Liquidity has returned to the top end of the US commercial real estate market, as large single-asset deals notched their strongest growth rates in more than a decade and reclaimed nearly two-thirds of all investment dollars, according to third-quarter data from Altus Group. Yet even as volume surged, median deal sizes and pricing patterns underscored how uneven the recovery remains across industrial, multifamily, retail and office.
Altus Group’s quarterly report shows that 1,826 single-asset transactions over $10 million traded in the quarter, the highest count since Q3 2022 and equivalent to 5% of all single-asset deals.
Those large transactions totaled $76.4 billion and accounted for 67.8% of all single-asset investment dollars, a share last seen in mid-2022 and slightly above the pre-pandemic high of 67.2% in late 2018. Large-deal volume rose 48% quarter-over-quarter and 41% year-over-year by count, with total value up 48% from Q2 and 46% from a year earlier. The latter, excluding the immediate post-pandemic spike, marks the strongest growth since 2015.
Deal Sizes Remain Below Peak
Despite that rebound, the market has not returned to peak transaction sizes. The median large-deal value across all property types in Q3 2025 was $19.6 million, roughly 9% below the $21.4 million high reached in late 2021, keeping total dollar volume below the levels posted in 2021 and early 2022.
Altus attributes much of the shortfall in overall volume to deal size rather than deal count, as investors remain willing to transact but with slightly smaller checks than during the boom period
Industrial Holds Near Record Levels
Industrial continues to anchor the upper tier of the market with relatively modest slippage from peak values. The median large industrial deal closed at $18.9 million in Q3 2025, just 1.7% below its $19.2 million peak in Q1 2024, highlighting that investors are still willing to pay near-record ticket sizes for logistics and related assets.
That resilience, combined with firming pricing per square foot, positions industrial as one of the sectors where large-deal activity appears closest to “normal” rather than cyclical overshoot.
Multifamily Drives Market Momentum
Multifamily is further off its top but remains a primary driver of the recent upswing in median transaction size. The median large multifamily deal stood at $29.3 million in Q3 2025, down 8.2% from the sector’s $31.8 million peak in Q2 2022, but still roughly mirrors the overall market’s pullback from late-2021 levels.
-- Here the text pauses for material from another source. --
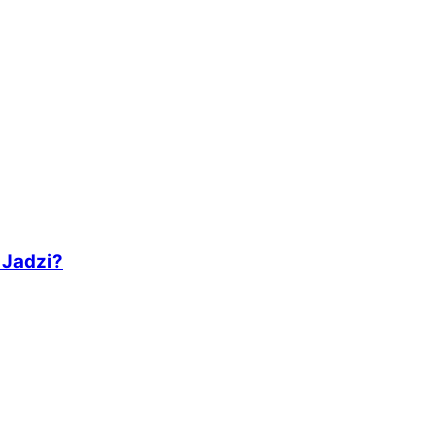
 Jadzi?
However, since the post-pandemic trough in Q4 2023, the median size of large CRE deals has risen 4.7%, led by a 14.2% increase in median multifamily deal size, underscoring renewed appetite for scale in that asset class even as underwriting remains more conservative than during the 2021–2022 run-up.
Office Trails Far Behind
Office stands out as the clear laggard in Altus Group’s analysis. The median large office transaction was $18.1 million in Q3 2025, a steep 23.8% below its $23.8 million peak way back in Q4 2013. That weakness is echoed in pricing: median price per square foot for large deals fell 3% quarter-over-quarter and 4.4% year-over-year for office, even as other major sectors showed signs of stabilization or firming.
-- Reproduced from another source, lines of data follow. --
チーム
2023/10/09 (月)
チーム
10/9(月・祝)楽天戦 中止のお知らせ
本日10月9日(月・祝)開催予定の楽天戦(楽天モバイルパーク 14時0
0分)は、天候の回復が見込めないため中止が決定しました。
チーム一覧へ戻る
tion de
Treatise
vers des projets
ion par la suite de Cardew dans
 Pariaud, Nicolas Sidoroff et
Retail Finds A Stable Equilibrium
Retail, by contrast, appears to have settled into a remarkably narrow band. The median large retail deal came in at $15.5 million in Q3 2025, just 6.1% below its $16.5 million peak in Q2 2012 and broadly consistent with a decade-long pattern of typical trades hovering near $15 million.
Altus notes that retail deal sizes have “held remarkably steady,” suggesting a sector where investors have already repriced assets and where large transactions proceed at a measured but durable pace rather than surging or collapsing.
Signs Of Pricing Stabilization
Across all property types, pricing metrics point to early stabilization rather than a full-fledged expansion. Median price per square foot for large deals rose 0.6% quarter-over-quarter and 0.6% year-over-year in Q3 2025, signaling that sellers and buyers are beginning to converge on clearing levels after several quarters of dislocation.
A Shift Toward Market Normalization
The composition and timing of the Q3 rebound stand out against more than a decade of market history. After the Global Financial Crisis, large transactions rose from roughly 500 per quarter in 2011 to more than 1,500 by 2015, then briefly spiked above 4,000 in Q4 2021 before receding as rates climbed in 2022 and 2023 between early 2023 and mid-2025, the market cleared the 1,500-deal threshold only once. Q3 2025 breaks that pattern, with Altus describing a “meaningful shift” in investor behavior as large single-asset trades again drive the overall market.
Cole Perry, associate director of research at Altus Group and author of the report, writes that the reappearance of large single-asset transactions “marks an important step toward market normalization,” as investors show “a willingness to commit meaningful capital to individual properties.”
The quarter’s data, he argues, offer “the clearest evidence in several years that liquidity is returning to the upper tier of the CRE market,” even if the industry has not yet regained the peak pricing and deal sizes of the last cycle. Altus frames the key question heading into year-end as whether this momentum will carry forward as borrowing costs stabilize or prove to be a short burst before another pause.